Posted: Sat Apr 02, 2011 9:58 pm
by Masum
jagdish wrote:Calculate value of $x$ in $(x+1)(x+2)(x+3)(x+4)=120x^2$
But you didn't say what is $x$?
$x\in \mathbb{N}$ or else?Since posted in Algebra fora,$x$ can be anything.

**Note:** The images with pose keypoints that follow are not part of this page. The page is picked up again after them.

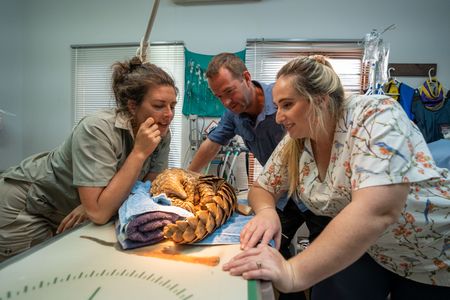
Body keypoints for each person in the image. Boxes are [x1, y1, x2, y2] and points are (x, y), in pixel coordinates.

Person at [222, 55, 450, 299]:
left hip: (429, 251)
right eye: (277, 107)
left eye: (287, 105)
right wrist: (267, 212)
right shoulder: (298, 140)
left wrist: (291, 272)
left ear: (320, 101)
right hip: (370, 248)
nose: (278, 117)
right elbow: (263, 187)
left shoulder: (375, 115)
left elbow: (376, 210)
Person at [0, 56, 178, 262]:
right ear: (132, 106)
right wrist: (139, 153)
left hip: (64, 208)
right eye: (159, 105)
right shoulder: (97, 129)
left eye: (172, 106)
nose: (168, 114)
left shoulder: (161, 132)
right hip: (26, 204)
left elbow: (145, 190)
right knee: (28, 275)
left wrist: (92, 203)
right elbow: (100, 213)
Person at [188, 53, 331, 300]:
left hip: (317, 192)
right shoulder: (234, 115)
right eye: (218, 96)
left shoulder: (284, 96)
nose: (225, 102)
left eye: (229, 91)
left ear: (246, 78)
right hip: (283, 196)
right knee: (270, 249)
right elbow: (212, 143)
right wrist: (188, 177)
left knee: (326, 264)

Whatever,you may limit the values of $x$ using inequalities as the previous post says.

Re: Polynomial equation

Posted: Thu Feb 28, 2013 2:11 am
by zadid xcalibured
$(x^2+5x+4)(x^2+5x+6)=120x^2$
$\Longrightarrow (x^2+5x+5)^2-1=120x^2$
$\Longrightarrow (x^2+5x+5)^2-121x^2=1-x^2$
$\Longrightarrow (x^2+16x+5)(x-5)(x-1)=(x+1)(1-x)$
so $1$ is a root.Eliminating this root their remains a cubic equation which can be solved with a routine analogy.